Оказалось, что Маяковский, идя на сеанс, нарочно зашел в парикмахерскую и обрил себе голову, чтобы и следа не осталось от тех «вдохновенных» волос, которые Репин считал наиболее характерной особенностью его творческой личности.
— Я хотел изобразить вас народным трибуном, а вы…
И вместо большого холста Репин взял маленький и стал неохотно писать безволосую голову, приговаривая:
— Какая жалость! И что это вас угораздило!
Маяковский утешал его:
— Ничего, Илья Ефимович, вырастут!
Всей своей биографией, всем своим творчеством он отрицал облик поэта как некоего жреца и пророка, «носителя тайны и веры», одним из признаков которого были «вдохновенные» волосы. Не желая, чтобы на репинском портрете его чертам было придано ненавистное ему выражение, он предпочел обезобразить себя, оголив до синевы свой череп.
Где теперь этот репинский набросок, неизвестно[116].
К сожалению, дальнейшие отношения Маяковского и Репина для меня как в тумане. Смутно вспоминаю, что зимой того же года (или, может быть, год спустя), уже живя в Петрограде, Маяковский приехал ко мне вместе с Аркадием Аверченко, и мы пошли к Илье Ефимовичу в Пенаты. Как они встретились — Маяковский и Репин — и что они говорили, не помню. Помню только, как в столовой у Репина за круглым столом Владимир Владимирович стоит во весь рост и читает свою поэму «Война и мир» (не всю, а клочки и отрывки; она еще не была в ту пору закончена), а Репин стонет от восхищения и выкрикивает свое горячее «браво! браво!»
Какими запасами молодости должен был обладать этот семидесятилетний старик, чтобы, наперекор всем своим привычкам и установившимся вкусам, понять, оценить и полюбить Маяковского!

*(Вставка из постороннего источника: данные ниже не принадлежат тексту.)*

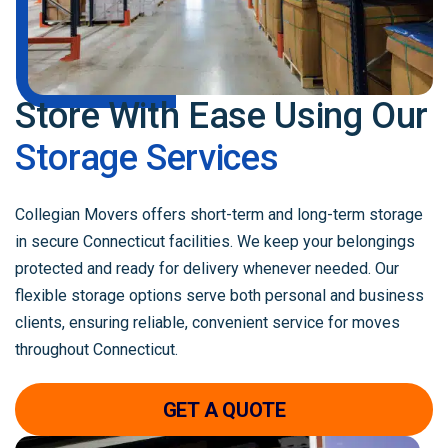
Store With Ease Using
Our
Storage Services
Collegian Movers offers short-term and long-term storage
in secure Connecticut facilities. We keep your belongings
protected and ready for delivery whenever needed. Our
flexible storage options serve both personal and business
clients, ensuring reliable, convenient service for moves
throughout Connecticut.
GET A QUOTE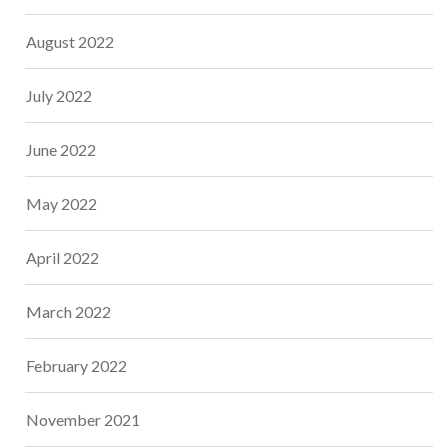
August 2022
July 2022
June 2022
May 2022
April 2022
March 2022
February 2022
November 2021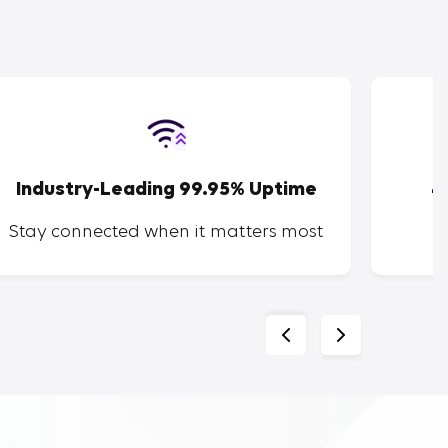
Industry-Leading 99.95% Uptime
4
Stay connected when it matters most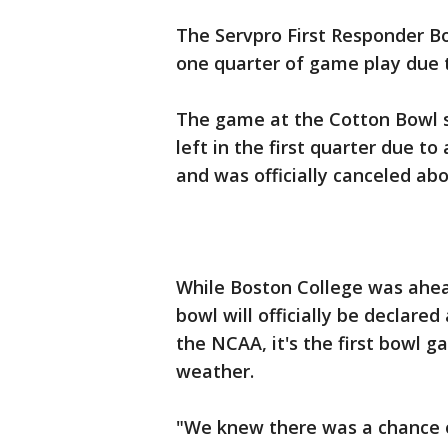
The Servpro First Responder Bo
one quarter of game play due 
The game at the Cotton Bowl s
left in the first quarter due to
and was officially canceled abo
While Boston College was ahe
bowl will officially be declare
the NCAA, it's the first bowl g
weather.
"We knew there was a chance o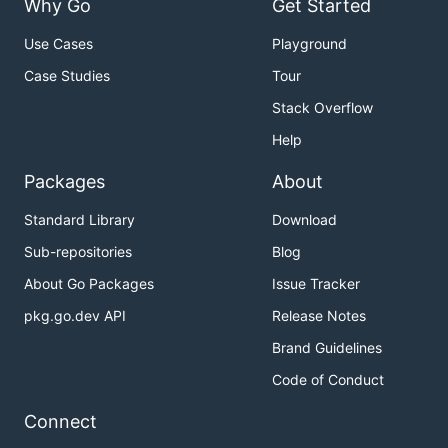
Why Go
Get Started
Use Cases
Playground
Case Studies
Tour
Stack Overflow
Help
Packages
About
Standard Library
Download
Sub-repositories
Blog
About Go Packages
Issue Tracker
pkg.go.dev API
Release Notes
Brand Guidelines
Code of Conduct
Connect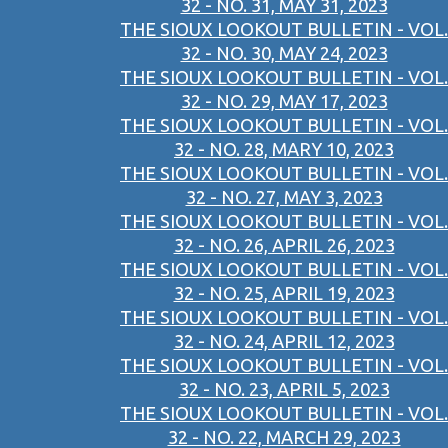
32 - NO. 31, MAY 31, 2023
THE SIOUX LOOKOUT BULLETIN - VOL.
32 - NO. 30, MAY 24, 2023
THE SIOUX LOOKOUT BULLETIN - VOL.
32 - NO. 29, MAY 17, 2023
THE SIOUX LOOKOUT BULLETIN - VOL.
32 - NO. 28, MARY 10, 2023
THE SIOUX LOOKOUT BULLETIN - VOL.
32 - NO. 27, MAY 3, 2023
THE SIOUX LOOKOUT BULLETIN - VOL.
32 - NO. 26, APRIL 26, 2023
THE SIOUX LOOKOUT BULLETIN - VOL.
32 - NO. 25, APRIL 19, 2023
THE SIOUX LOOKOUT BULLETIN - VOL.
32 - NO. 24, APRIL 12, 2023
THE SIOUX LOOKOUT BULLETIN - VOL.
32 - NO. 23, APRIL 5, 2023
THE SIOUX LOOKOUT BULLETIN - VOL.
32 - NO. 22, MARCH 29, 2023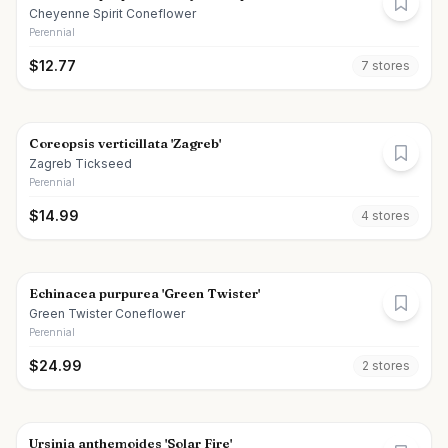
Cheyenne Spirit Coneflower
Perennial
$
12.77
7
store
s
Coreopsis verticillata 'Zagreb'
Zagreb Tickseed
Perennial
$
14.99
4
store
s
Echinacea purpurea 'Green Twister'
Green Twister Coneflower
Perennial
$
24.99
2
store
s
Ursinia anthemoides 'Solar Fire'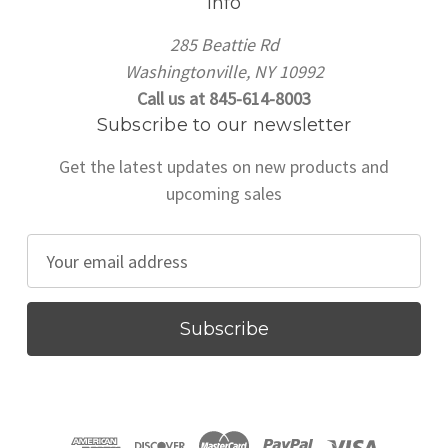
Info
285 Beattie Rd
Washingtonville, NY 10992
Call us at 845-614-8003
Subscribe to our newsletter
Get the latest updates on new products and
upcoming sales
E
m
a
i
l
A
d
d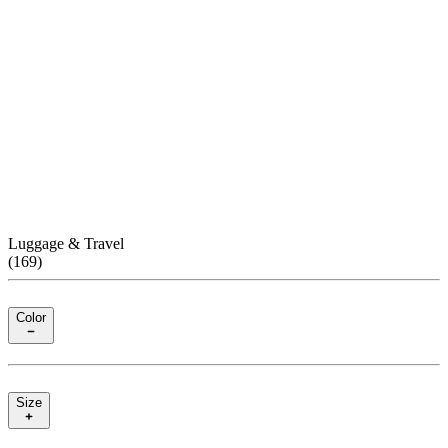
Luggage & Travel
(
169
)
Color
Size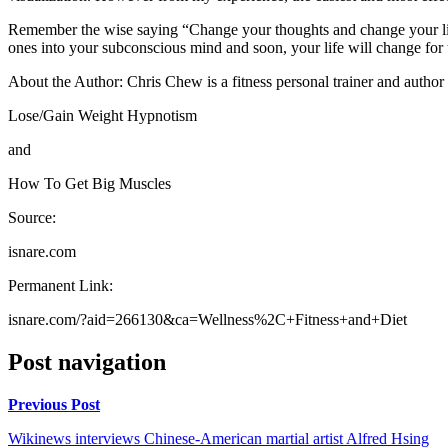
Remember the wise saying “Change your thoughts and change your life”
ones into your subconscious mind and soon, your life will change for 
About the Author: Chris Chew is a fitness personal trainer and author o
Lose/Gain Weight Hypnotism
and
How To Get Big Muscles
Source:
isnare.com
Permanent Link:
isnare.com/?aid=266130&ca=Wellness%2C+Fitness+and+Diet
Post navigation
Previous Post
Wikinews interviews Chinese-American martial artist Alfred Hsing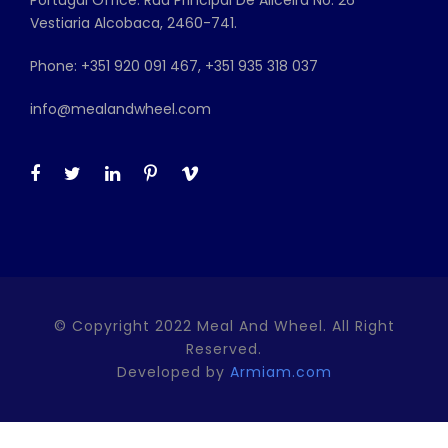
Vestiaria Alcobaca, 2460-741.
Phone: +351 920 091 467, +351 935 318 037
info@mealandwheel.com
© Copyright 2022 Meal And Wheel. All Right
Reserved.
Developed by
Armiam.com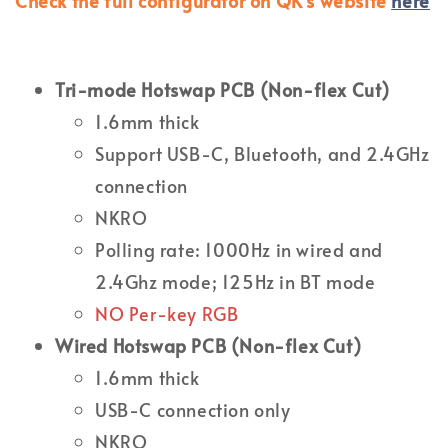
Check the full configurator on QK's website
here
Tri-mode Hotswap PCB (Non-flex Cut)
1.6mm thick
Support USB-C, Bluetooth, and 2.4GHz
connection
NKRO
Polling rate: 1000Hz in wired and
2.4Ghz mode; 125Hz in BT mode
NO Per-key RGB
Wired Hotswap PCB (Non-flex Cut)
1.6mm thick
USB-C connection only
NKRO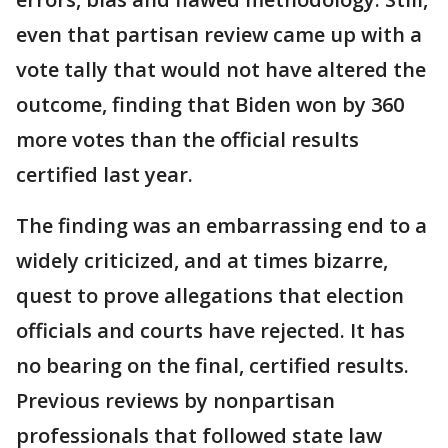
even that partisan review came up with a
vote tally that would not have altered the
outcome, finding that Biden won by 360
more votes than the official results
certified last year.
The finding was an embarrassing end to a
widely criticized, and at times bizarre,
quest to prove allegations that election
officials and courts have rejected. It has
no bearing on the final, certified results.
Previous reviews by nonpartisan
professionals that followed state law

Ведь Маяковский в то время совершал одну из величайших литературных революций, какие только бывали в истории всемирной словесности. В своем «Тринадцатом апостоле» («Облако в штанах») он ввел в русскую литературу и новый, небывалый сюжет, и новую, небывалую ритмику, и новую, небывалую систему рифмовки, и новый синтаксис, и новый словарь.